PFC Murphy is buried at Lorraine Cemetery north of Saint-Avold, Lorraine, France. He left a wife and a daughter born two months after his death.

== Awards and decorations ==

| Badge | Combat Medical Badge |  |  |
| 1st row | Medal of Honor |  |  |
| 2nd row | Bronze Star Medal | Purple Heart with 1 Oak leaf cluster | Army Good Conduct Medal |
| 3rd row | American Campaign Medal | European–African–Middle Eastern Campaign Medal with 3 Campaign stars | World War II Victory Medal |

==Namesakes==
A victory ship, hull number 821, (VC2-S-AP2/WSAT) the USAT Private Frederick C Murphy, was named in his honor. The ship had originally been named SS Maritime Victory when it launched in 1945. It displaced 7,607 gross tons, and had an overall length of 455 feet, and beam of 62 feet. This ship was moored at Beaumont Reserve (Texas) and was sold for scrap in 2008.

Murphy Barracks in Stuttgart Germany was named for Pvt. Murphy.

The National Archives facility in Waltham, Massachusetts was named the Frederick C. Murphy Federal Center to honor Murphy.

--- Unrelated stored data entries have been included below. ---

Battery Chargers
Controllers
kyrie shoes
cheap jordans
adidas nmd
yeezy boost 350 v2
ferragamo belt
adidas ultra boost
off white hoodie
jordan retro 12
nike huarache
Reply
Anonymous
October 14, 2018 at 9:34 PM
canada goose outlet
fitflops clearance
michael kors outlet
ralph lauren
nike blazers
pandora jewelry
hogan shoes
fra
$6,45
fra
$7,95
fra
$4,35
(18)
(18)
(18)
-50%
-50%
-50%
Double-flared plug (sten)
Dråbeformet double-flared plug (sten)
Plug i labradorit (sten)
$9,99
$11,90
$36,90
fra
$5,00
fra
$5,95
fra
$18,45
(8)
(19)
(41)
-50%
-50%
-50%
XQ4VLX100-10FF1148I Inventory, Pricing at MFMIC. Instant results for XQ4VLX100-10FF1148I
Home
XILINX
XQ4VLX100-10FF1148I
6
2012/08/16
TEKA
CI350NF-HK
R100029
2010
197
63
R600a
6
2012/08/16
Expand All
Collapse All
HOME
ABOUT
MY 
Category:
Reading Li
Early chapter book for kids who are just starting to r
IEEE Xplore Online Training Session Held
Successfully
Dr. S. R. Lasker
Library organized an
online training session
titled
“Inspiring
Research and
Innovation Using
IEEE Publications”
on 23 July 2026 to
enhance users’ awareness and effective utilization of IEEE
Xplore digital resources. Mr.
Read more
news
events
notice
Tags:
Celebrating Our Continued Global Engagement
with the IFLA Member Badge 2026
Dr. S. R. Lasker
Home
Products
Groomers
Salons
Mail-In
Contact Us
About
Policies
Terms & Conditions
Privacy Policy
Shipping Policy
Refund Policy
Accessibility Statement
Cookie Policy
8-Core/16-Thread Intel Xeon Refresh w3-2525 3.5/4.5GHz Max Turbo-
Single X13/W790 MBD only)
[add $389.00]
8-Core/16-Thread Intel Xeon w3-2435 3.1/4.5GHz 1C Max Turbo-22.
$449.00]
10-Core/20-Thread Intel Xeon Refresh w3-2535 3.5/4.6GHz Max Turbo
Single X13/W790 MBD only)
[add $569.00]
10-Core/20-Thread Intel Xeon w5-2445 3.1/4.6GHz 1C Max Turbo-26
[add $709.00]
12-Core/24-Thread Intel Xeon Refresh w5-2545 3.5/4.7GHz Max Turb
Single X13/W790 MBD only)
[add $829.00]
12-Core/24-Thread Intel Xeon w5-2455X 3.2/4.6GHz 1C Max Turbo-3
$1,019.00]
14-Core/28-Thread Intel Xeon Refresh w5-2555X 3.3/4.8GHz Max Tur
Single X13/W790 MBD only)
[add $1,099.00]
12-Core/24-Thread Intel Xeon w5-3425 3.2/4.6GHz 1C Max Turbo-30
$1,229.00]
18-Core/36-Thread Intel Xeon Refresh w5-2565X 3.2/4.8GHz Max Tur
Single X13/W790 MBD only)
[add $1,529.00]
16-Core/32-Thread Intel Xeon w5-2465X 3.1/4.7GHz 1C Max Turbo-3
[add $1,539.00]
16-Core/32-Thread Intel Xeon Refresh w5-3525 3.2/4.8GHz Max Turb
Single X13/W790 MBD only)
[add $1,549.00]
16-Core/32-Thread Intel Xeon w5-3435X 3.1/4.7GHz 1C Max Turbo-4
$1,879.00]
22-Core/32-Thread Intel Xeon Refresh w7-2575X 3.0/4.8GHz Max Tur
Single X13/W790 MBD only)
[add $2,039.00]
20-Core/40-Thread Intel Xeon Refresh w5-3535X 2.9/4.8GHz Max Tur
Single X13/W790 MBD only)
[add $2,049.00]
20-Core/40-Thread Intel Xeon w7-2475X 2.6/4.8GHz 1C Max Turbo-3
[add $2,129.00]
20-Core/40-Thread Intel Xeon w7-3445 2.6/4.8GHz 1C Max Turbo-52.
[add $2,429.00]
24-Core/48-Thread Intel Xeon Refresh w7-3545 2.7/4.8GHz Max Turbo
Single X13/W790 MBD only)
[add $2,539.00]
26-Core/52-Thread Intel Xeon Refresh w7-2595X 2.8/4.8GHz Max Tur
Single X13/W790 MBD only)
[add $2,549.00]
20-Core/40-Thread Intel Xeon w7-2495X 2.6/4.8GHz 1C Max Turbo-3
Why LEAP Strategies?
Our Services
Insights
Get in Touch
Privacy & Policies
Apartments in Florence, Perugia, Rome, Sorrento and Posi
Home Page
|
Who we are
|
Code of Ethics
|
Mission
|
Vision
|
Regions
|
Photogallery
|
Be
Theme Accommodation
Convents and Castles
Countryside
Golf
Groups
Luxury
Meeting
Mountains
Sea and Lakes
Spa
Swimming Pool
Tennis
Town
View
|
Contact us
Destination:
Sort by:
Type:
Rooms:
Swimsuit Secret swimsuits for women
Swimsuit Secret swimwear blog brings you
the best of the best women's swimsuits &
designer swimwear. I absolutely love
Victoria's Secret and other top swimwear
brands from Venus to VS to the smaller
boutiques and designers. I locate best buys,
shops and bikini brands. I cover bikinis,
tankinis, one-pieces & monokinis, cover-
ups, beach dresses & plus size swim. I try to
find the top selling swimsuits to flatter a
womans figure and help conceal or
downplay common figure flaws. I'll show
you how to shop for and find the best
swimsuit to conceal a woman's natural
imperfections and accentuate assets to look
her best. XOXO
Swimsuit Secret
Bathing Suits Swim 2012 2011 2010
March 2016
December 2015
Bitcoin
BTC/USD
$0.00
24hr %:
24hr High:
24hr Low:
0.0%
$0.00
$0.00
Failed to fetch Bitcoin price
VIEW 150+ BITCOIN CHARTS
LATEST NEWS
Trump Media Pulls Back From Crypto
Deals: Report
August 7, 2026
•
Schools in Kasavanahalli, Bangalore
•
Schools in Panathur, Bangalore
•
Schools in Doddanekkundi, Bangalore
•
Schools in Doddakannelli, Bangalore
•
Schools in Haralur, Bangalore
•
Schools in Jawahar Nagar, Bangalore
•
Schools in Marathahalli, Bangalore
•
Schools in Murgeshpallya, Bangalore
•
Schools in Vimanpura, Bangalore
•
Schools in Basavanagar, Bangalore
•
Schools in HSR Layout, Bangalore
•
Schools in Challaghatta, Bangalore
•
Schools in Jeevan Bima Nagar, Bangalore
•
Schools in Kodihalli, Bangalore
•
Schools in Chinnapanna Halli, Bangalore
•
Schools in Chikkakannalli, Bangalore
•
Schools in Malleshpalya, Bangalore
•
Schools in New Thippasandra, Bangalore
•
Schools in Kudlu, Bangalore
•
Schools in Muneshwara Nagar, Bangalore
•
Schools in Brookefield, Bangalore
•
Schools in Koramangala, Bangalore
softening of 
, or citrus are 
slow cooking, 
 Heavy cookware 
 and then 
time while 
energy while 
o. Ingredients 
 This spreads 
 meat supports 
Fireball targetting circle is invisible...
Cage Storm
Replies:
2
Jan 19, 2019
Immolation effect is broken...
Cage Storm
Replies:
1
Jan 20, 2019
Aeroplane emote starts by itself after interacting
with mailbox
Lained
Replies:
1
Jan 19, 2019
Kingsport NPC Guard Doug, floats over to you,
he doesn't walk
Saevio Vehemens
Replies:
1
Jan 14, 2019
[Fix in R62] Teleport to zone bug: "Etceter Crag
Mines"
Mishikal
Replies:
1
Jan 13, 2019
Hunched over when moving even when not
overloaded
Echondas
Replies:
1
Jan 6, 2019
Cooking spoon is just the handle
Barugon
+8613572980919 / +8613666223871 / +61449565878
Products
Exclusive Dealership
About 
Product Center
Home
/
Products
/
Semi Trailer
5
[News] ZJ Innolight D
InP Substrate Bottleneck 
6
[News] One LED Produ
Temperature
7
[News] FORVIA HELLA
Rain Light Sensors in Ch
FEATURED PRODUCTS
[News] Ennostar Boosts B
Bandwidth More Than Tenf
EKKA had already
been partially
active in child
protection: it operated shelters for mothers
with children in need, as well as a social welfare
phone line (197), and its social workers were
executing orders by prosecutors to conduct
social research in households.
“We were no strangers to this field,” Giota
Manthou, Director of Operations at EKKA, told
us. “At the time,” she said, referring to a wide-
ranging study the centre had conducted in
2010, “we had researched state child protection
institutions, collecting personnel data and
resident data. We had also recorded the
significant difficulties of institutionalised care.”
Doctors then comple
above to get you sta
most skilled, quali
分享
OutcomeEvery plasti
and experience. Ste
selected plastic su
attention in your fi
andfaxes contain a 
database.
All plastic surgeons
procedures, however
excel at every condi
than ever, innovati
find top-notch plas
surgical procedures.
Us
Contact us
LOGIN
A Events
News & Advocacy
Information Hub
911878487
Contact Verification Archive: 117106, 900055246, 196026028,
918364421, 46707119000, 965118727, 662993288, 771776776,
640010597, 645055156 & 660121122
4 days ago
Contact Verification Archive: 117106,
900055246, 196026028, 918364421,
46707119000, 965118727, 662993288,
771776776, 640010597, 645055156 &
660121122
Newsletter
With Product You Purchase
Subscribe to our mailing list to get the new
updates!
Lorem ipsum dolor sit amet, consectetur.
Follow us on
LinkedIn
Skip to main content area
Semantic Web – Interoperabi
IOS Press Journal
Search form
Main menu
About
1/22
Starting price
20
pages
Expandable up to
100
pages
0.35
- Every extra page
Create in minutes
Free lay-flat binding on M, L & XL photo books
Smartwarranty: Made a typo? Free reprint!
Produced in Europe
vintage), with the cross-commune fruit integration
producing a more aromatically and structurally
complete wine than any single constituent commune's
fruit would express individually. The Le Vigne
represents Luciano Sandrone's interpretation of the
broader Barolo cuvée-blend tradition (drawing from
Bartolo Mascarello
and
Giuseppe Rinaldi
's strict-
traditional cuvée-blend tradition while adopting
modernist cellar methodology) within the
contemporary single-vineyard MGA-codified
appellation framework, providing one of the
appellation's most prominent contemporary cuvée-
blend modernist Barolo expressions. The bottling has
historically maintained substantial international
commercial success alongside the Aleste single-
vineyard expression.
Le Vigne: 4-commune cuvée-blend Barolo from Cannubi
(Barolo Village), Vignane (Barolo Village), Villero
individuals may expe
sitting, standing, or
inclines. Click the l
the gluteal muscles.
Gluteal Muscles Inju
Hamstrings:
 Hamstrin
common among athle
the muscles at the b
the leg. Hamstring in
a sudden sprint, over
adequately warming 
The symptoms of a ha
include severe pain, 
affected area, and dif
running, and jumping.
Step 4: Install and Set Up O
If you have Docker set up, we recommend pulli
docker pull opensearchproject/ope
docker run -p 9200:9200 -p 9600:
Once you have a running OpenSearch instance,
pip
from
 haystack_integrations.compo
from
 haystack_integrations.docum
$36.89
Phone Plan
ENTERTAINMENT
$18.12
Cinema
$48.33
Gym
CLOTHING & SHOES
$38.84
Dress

Frederick C. Murphy Primary school in Weymouth, MA.

Murphy was honored by his alma mater and University of Pennsylvania Class of 1943 classmates at their 55th reunion in 1998 by (a) featuring his name as the most prominent name on the rebuilt University of Pennsylvania War Memorial on South 33rd Street, at the gateway to The Palestra and Franklin Field, and (b) dedicating to Murphy their class gift by naming the revamped circulation area at Penn's main Van Pelt Library as the Frederick C. Murphy circulation area.